Comme de coutume, Lalaith avait attendu le sommeil de ses sœurs pour invoquer le filidh. Ce dernier ne se montrait qu’à sa convenance, lorsqu’il le voulait. Mais lors de leur dernière entrevue, il avait encouragé la semi-elleth à effectuer plus de recherches. Elle était impatiente de lui communiquer leurs résultats, et souhaitait, tout au fond d’elle, être rassurée par un adulte expérimenté.

Elle l’avait cherché dans tout le palais en ruine, en vain. Une seule partie du temple avait été délaissée par leurs investigations : un vieux ziggourat à moitié écroulé, dont les escaliers en colimaçon ouvraient sur un vide dangereux, et qui se précipitaient vers le ciel en faisant fi de la gravité. Plus on montait, plus les marches manquaient, obligeant le courageux explorateur à tenter des sauts de plus en plus audacieux. Après avoir fouillé le palais et ses alentours de fond en comble, Lalaith avait compris que c’était là que Chamarré avait établi ses quartiers. Une puissante odeur de fauve – celle du Lyngr – sous l’arche à demi-écroulée menant à la tour lui confirma qu’elle était sur la bonne piste.

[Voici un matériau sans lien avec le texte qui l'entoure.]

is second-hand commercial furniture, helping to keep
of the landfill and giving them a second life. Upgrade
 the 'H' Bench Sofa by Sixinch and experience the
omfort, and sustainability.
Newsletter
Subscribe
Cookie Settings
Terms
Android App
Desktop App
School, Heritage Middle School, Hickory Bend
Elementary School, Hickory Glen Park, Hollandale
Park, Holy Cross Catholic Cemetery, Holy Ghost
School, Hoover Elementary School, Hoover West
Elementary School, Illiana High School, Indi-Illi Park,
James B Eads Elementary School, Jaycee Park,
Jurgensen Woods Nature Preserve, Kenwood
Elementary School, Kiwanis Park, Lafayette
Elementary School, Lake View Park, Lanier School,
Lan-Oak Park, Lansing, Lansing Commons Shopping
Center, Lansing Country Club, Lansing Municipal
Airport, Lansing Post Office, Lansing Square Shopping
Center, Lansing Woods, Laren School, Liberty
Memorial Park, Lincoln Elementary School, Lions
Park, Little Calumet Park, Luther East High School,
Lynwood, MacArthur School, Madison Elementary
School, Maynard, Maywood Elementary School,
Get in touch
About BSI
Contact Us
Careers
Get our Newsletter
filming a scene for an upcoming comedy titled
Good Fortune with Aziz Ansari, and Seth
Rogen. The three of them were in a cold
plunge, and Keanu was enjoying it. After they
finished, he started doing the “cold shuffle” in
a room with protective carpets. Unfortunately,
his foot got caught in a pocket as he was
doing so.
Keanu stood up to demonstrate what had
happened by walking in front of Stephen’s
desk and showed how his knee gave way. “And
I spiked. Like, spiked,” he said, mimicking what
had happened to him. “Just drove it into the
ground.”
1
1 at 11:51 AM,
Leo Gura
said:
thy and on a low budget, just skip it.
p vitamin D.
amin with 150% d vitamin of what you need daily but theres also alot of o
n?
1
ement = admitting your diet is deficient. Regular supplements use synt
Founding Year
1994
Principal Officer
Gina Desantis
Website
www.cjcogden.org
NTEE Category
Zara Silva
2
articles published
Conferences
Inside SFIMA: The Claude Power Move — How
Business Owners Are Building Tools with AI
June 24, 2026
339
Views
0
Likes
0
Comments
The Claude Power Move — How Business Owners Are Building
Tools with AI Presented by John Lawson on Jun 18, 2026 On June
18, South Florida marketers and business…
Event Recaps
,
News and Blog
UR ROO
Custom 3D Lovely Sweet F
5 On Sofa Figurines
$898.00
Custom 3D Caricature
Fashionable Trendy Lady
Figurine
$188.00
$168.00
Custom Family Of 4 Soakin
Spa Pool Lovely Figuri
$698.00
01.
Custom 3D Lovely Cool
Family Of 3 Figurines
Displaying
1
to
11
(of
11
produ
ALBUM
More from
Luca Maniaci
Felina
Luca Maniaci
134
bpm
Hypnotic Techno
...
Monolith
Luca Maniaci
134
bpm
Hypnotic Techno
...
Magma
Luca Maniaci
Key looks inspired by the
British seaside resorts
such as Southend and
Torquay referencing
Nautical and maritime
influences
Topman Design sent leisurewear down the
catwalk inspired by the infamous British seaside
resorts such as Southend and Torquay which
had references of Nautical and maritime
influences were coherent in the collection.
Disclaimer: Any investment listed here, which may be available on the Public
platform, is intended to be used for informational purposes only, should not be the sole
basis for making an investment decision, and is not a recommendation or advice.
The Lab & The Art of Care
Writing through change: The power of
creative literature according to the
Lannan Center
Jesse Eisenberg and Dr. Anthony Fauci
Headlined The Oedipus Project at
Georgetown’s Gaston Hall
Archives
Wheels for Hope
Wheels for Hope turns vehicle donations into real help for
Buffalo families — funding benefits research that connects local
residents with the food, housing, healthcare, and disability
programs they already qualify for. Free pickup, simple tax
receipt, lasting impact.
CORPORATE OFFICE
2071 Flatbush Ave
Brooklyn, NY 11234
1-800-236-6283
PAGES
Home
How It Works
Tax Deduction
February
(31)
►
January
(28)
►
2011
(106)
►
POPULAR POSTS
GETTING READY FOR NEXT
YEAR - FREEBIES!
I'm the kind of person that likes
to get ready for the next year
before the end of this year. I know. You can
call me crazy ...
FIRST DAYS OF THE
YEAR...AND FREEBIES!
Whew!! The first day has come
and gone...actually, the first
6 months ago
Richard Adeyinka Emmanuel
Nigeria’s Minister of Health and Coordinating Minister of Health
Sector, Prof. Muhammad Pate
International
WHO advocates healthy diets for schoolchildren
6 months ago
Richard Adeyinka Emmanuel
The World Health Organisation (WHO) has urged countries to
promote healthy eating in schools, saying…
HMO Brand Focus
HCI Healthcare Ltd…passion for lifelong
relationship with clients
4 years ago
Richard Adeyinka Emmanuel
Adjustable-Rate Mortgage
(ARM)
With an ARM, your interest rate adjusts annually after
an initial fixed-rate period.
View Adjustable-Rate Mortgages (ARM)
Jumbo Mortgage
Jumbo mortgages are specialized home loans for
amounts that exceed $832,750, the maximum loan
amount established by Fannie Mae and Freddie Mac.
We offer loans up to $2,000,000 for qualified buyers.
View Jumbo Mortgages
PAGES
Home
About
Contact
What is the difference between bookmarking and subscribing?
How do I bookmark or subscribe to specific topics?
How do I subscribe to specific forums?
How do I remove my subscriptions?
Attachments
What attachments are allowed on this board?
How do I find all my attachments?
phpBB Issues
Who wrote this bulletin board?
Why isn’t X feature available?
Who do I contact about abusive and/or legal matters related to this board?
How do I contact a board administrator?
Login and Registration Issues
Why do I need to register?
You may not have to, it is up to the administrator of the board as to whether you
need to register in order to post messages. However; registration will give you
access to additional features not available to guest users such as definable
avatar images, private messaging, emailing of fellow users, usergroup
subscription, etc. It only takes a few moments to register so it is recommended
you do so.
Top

Elle déboucha sur un premier palier, pavé de dalles noires et rouges en très mauvais état. Pour atteindre l’autre extrémité de l’hasardeux escalier et continuer à monter, il fallait traverser cette salle peu avenante, ouverte à tous les vents. Résolue, Lalaith posa un pied prudent sur une première dalle.

Une voix s’éleva dans le noir.

— Ne marche pas sur les cases rouges. C’est un plateau de barsaman ludique très ancien, et elles sont rongées par le sang. Sous la moindre pression – fusse-t-elle aussi légère qu’un pied d’hënnedelleth – elles s’écrouleraient comme un château de cartes !

Lalaith laissa échapper un soupir silencieux. Cette voix grave, chaude et mélodieuse, c’était celle d’Amryliw.

— Maître Chamarré ? appela-t-elle encore. Est-ce bien vous ?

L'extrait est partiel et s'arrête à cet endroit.